= Christophe Lebreton =

French Trappist monk

Christophe Lebreton OCSO (October 11, 1950 – May 21, 1996) was a French Trappist monk. He was one of seven Trappist monks from the Our Lady of the Atlas Abbey of Tibhirine near Médéa, Algeria who were kidnapped and killed during the Algerian Civil War. He was recognized as a martyr by Pope Francis in January 2018, and proclaimed Blessed on December 8, 2018 in Oran, Algeria, along with the other martyrs of Algeria. His writings, published after his death, reveal his poetry and spiritual depth. The murder of the monks of Tibhirine gained widespread attention in the prize-winning film Of Gods and Men.

==Early life==
Christophe Lebreton was born in Blois, France in 1950, and grew up in a family of twelve children and performed his national service in Algeria in 1970 by teaching students and working with handicapped children. Father Carmona, a priest friend, brought him to Tibhirine on several occasions. The extreme poverty of the neighboring people made an indelible impression. Lebreton said that he was sure that he would return.

==Life as a monk==
In 1974, he abandoned his legal studies in Tours to enter the Trappist Tamié Abbey, Savoy, and made his religious profession in 1980. After a period of monastic formation, desiring a simpler life and responding to a call for reinforcement, he changed his stability to the Algerian monastery of Our Lady of the Atlas. He was ordained priest by Bishop Henri Teissier in 1993. In the monastery his work responsibilities included liturgy, farming, vineyards, and gardening. He was also subprior of the monastery as well as novice master.

Lebreton kept a diary, especially from 1993 until his death. His writings show the density of his poetry, his open and reflective exchanges with his Algerian neighbors, and his spiritual depth. His journal was translated by Mette Louise Nygård and Edith Scholl and published under the title Born from the Gaze of God.

==Death==
Father Christophe Lebreton was abducted in the night of March 27, 1996 along with six of his fellow monks when twenty armed members of the Armed Islamic Group (GIA) arrived at the monastery of Tibhirine and kidnapped the monks. Two other monks, Father Jean-Pierre and Father Amédée, were in separate rooms and escaped. After the kidnappers left, the remaining monks tried to contact the police, but the phone lines were cut due to a curfew. They had to wait until morning to drive to the police station in Médéa to report the attack and kidnapping.

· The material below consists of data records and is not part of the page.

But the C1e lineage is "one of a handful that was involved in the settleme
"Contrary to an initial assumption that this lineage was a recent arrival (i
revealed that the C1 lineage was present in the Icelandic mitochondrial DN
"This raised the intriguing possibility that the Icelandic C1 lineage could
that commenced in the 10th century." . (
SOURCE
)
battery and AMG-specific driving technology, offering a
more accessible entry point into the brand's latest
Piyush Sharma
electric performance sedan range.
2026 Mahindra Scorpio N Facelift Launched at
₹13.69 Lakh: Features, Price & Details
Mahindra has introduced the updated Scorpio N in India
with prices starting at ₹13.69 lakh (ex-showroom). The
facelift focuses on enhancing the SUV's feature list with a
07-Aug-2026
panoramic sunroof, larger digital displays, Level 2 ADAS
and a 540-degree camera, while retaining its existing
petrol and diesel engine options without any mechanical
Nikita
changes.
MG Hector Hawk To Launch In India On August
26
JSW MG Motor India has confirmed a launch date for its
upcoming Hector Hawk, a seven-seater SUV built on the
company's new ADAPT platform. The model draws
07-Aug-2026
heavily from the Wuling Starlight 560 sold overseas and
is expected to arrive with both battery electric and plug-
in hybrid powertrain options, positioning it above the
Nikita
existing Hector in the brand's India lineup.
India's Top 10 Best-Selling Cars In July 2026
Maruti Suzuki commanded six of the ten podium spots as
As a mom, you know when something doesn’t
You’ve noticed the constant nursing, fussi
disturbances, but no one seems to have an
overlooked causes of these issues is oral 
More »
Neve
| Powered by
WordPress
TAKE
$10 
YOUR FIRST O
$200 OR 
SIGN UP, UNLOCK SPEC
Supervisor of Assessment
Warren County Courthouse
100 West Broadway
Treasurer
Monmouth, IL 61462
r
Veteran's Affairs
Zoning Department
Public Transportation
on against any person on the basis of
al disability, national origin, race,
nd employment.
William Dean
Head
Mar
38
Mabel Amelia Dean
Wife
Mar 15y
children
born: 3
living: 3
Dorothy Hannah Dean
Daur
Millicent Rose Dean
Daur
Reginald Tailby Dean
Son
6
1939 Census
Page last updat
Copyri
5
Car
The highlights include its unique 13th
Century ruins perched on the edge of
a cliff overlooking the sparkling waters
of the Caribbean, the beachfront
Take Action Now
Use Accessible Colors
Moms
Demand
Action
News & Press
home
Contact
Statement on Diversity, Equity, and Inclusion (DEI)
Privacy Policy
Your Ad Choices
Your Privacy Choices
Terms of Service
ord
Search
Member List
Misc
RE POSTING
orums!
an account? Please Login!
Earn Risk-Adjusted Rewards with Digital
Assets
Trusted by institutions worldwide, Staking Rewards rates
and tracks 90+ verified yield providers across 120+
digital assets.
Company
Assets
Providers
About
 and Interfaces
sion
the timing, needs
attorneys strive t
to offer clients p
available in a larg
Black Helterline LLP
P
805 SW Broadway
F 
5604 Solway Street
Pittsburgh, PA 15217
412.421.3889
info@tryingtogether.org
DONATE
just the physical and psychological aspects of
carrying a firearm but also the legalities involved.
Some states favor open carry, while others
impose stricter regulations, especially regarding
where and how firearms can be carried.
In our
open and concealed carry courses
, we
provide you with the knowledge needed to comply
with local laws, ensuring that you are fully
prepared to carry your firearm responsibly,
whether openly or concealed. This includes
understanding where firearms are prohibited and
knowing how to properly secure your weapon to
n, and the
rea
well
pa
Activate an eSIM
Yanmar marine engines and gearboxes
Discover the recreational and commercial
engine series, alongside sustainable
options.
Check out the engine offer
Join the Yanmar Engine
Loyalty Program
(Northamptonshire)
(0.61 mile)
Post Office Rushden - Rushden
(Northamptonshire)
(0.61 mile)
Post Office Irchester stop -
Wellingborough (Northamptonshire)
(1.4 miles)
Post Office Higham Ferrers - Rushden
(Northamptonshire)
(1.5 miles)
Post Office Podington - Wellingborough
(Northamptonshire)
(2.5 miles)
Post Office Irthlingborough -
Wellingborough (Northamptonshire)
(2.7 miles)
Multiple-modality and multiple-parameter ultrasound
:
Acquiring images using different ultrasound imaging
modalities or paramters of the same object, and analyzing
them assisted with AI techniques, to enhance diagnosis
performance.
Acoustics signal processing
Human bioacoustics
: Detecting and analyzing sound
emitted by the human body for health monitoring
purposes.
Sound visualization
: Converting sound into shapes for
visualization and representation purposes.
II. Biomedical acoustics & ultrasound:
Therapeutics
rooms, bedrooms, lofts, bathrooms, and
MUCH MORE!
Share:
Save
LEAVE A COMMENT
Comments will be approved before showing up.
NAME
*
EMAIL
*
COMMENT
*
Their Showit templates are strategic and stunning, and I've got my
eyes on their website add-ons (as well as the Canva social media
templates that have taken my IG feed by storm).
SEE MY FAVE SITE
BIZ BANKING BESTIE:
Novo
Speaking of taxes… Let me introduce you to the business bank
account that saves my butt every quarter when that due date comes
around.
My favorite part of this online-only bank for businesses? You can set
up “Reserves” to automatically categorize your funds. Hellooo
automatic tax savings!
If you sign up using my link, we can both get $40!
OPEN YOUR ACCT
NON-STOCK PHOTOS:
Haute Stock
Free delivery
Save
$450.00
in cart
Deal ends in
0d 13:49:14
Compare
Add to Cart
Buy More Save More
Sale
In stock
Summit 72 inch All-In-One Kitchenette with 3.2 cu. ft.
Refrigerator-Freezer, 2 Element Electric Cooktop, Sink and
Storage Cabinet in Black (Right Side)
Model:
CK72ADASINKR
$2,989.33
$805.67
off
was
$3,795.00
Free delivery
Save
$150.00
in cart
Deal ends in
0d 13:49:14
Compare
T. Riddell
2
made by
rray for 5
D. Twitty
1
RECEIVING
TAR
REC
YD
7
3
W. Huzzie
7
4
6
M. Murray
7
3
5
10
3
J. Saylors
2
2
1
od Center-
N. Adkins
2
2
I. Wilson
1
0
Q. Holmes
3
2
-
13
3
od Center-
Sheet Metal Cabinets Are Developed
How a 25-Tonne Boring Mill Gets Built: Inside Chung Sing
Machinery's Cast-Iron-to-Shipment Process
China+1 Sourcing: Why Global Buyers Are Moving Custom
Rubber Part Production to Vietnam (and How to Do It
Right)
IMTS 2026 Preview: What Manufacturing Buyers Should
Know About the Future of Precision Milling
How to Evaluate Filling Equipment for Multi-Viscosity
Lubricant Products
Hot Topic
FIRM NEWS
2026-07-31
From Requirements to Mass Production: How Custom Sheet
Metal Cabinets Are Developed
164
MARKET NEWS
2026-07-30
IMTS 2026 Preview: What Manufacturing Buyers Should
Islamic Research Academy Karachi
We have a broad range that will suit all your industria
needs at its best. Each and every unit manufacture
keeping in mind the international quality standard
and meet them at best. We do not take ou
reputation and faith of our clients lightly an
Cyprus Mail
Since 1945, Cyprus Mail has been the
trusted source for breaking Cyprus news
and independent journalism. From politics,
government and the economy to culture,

After the kidnapping, the GIA announced that they would release the monks in exchange for Abdelhak Layada, a former GIA leader who had been arrested three years earlier. The demands were not met and on May 23, 1996, the GIA announced that they had executed the monks.

==Beatification==

Pope Francis beatified the seven monks, including Lebreton, along with 12 others as martyrs of Algeria on December 8, 2018. The celebration occurred in Oran, Algeria.